(Exercise details):
Look through the entries below and report every line that has "inches".

(Record excerpts):

-*-

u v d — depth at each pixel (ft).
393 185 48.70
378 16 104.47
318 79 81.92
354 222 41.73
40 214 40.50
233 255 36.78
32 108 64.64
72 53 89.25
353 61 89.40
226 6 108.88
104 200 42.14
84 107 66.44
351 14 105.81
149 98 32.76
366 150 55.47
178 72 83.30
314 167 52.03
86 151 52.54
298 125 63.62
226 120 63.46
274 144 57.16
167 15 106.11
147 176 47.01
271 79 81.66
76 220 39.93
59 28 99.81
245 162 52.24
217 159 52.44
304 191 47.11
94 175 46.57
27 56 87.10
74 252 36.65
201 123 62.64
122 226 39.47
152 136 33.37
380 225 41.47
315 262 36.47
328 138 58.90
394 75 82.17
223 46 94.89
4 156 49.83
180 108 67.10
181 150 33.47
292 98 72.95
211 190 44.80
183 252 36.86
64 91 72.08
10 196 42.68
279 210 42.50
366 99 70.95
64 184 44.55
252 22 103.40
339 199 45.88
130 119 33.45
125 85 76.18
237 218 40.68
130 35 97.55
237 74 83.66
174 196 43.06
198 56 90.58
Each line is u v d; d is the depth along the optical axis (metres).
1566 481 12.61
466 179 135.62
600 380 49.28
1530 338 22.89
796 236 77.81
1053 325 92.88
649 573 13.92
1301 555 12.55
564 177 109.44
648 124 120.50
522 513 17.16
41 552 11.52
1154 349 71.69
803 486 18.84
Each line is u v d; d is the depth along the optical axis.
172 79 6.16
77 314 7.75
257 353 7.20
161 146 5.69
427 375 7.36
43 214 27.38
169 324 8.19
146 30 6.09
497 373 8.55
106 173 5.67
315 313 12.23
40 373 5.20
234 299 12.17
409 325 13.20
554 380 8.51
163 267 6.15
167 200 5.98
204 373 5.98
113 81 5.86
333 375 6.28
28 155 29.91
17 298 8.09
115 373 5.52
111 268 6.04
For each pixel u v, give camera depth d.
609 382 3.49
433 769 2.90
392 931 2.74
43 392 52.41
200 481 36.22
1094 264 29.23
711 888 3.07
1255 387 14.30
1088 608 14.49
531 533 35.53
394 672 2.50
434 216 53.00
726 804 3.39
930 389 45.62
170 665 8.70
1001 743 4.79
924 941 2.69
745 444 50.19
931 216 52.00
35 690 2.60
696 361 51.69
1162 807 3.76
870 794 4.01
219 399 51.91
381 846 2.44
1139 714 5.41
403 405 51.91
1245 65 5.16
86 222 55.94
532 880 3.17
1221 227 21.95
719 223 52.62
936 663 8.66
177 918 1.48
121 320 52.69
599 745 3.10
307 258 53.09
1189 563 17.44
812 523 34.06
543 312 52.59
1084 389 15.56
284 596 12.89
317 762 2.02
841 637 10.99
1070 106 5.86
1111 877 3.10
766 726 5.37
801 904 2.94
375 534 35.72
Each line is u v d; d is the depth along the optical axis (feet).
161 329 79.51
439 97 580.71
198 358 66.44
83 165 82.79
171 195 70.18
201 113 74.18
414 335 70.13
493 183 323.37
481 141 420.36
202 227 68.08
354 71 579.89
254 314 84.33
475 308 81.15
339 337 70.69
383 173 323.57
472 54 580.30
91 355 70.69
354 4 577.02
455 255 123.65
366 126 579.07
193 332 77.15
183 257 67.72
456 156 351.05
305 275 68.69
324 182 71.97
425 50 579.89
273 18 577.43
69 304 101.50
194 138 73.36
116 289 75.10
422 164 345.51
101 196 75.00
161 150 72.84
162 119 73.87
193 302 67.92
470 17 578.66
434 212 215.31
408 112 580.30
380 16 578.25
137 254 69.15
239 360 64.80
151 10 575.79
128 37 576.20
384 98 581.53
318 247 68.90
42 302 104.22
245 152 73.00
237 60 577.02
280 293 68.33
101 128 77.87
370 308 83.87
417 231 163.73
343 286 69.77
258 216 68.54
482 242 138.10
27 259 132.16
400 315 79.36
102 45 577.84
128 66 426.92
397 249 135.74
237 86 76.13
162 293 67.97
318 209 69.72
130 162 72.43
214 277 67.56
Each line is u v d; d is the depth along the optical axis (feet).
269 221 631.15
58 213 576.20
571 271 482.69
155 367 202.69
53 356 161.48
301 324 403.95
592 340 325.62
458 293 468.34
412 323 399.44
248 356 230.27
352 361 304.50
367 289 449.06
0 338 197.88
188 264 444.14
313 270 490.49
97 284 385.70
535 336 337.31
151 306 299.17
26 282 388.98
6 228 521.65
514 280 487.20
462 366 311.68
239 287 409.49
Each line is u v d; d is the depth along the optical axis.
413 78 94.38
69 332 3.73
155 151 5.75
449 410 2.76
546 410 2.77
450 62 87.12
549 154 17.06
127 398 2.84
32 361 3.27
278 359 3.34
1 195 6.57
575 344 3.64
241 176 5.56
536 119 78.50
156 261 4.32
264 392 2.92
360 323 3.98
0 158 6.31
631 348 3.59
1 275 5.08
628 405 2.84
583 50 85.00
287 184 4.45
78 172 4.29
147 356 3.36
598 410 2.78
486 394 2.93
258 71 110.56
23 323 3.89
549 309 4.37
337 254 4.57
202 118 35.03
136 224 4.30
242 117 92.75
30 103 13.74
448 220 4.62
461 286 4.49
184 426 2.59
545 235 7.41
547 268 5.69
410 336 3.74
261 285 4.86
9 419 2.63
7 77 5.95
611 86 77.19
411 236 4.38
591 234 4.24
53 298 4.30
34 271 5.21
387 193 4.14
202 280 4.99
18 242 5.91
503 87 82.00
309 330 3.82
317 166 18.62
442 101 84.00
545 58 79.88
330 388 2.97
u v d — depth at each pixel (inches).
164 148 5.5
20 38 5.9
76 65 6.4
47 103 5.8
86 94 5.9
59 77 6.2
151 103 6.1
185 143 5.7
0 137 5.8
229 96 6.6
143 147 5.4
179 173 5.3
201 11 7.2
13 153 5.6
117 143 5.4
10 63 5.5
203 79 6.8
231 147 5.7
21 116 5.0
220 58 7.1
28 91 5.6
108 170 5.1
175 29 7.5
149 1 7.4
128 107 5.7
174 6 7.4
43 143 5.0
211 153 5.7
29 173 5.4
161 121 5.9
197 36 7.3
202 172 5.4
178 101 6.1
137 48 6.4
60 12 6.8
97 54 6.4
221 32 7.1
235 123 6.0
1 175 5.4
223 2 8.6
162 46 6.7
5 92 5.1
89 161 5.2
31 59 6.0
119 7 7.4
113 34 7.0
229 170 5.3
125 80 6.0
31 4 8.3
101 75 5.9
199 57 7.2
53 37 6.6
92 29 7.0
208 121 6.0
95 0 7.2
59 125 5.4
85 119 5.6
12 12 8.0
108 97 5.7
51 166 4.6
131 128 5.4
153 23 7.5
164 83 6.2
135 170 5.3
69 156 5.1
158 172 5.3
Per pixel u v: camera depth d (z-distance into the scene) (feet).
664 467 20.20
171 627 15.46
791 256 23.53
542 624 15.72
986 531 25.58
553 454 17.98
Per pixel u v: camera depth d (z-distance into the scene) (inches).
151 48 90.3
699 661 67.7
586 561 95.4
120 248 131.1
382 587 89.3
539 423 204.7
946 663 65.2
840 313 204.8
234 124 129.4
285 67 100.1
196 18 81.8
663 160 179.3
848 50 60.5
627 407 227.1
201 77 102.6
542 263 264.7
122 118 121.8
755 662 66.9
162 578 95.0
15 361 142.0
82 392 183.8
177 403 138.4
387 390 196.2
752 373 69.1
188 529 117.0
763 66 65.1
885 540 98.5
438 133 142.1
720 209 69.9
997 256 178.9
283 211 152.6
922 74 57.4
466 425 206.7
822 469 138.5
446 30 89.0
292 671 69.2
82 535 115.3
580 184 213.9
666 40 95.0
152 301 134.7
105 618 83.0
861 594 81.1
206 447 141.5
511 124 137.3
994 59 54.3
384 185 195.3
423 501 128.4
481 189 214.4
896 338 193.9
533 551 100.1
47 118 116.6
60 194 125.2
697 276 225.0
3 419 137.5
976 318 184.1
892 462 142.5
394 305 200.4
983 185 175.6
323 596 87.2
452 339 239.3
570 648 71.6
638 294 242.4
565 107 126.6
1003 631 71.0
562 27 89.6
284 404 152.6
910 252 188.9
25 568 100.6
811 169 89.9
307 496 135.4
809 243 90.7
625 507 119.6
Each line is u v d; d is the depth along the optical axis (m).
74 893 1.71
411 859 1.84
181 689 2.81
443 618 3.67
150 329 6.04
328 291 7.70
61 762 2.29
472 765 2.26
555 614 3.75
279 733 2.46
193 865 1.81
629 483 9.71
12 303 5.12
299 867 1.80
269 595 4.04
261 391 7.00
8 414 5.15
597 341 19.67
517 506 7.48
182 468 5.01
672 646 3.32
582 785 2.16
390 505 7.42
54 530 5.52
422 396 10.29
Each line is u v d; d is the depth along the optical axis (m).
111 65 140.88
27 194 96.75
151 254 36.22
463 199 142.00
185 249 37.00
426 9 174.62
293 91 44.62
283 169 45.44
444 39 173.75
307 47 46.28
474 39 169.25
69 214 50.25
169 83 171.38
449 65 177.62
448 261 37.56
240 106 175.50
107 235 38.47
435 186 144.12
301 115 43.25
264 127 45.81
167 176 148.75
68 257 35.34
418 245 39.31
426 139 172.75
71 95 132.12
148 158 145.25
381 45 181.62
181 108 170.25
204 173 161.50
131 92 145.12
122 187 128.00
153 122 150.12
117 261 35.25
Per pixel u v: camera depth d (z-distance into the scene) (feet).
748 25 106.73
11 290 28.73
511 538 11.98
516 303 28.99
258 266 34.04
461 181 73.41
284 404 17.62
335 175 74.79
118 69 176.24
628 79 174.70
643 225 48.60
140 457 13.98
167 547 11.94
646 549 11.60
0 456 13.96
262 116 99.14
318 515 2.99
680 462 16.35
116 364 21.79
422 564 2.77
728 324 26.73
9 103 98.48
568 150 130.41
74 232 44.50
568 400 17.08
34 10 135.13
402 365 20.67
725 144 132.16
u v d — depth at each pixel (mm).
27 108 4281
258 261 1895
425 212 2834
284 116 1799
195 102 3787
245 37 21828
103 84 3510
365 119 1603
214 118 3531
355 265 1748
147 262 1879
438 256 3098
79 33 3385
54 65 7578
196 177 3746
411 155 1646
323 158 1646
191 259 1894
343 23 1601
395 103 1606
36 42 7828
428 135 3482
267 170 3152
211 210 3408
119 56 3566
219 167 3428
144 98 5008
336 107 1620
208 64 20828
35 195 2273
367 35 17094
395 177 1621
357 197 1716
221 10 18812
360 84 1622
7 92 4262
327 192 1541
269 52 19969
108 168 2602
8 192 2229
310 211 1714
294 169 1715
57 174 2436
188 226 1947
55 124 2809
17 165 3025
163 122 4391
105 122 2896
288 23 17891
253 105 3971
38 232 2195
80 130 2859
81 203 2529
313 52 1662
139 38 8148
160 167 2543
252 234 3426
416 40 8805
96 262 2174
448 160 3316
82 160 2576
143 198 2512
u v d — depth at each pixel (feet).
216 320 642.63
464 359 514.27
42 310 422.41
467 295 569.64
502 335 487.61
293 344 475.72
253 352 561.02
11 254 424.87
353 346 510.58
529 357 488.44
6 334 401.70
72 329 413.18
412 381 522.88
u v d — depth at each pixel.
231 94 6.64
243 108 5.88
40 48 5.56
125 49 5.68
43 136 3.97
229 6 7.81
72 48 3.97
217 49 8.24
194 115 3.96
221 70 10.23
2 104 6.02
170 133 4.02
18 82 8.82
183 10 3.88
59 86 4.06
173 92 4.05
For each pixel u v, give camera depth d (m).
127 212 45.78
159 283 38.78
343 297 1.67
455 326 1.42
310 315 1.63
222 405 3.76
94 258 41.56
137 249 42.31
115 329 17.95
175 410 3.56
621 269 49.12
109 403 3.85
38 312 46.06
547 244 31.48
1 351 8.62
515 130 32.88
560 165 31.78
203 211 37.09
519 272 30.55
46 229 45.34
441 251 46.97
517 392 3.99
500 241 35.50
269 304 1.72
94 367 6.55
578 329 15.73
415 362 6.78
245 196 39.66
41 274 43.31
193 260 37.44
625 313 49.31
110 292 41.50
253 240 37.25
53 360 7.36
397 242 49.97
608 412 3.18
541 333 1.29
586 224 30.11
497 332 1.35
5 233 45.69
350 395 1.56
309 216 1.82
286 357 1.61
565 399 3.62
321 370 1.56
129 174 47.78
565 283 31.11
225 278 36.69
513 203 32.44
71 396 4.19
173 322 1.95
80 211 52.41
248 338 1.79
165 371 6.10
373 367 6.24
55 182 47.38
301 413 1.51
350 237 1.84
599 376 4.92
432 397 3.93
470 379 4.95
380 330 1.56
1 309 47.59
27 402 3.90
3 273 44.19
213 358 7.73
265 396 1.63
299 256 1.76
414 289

-*-

(Task output):
u v d — depth at each pixel (inches).
Per pixel u v: camera depth d (z-distance into the scene) (inches).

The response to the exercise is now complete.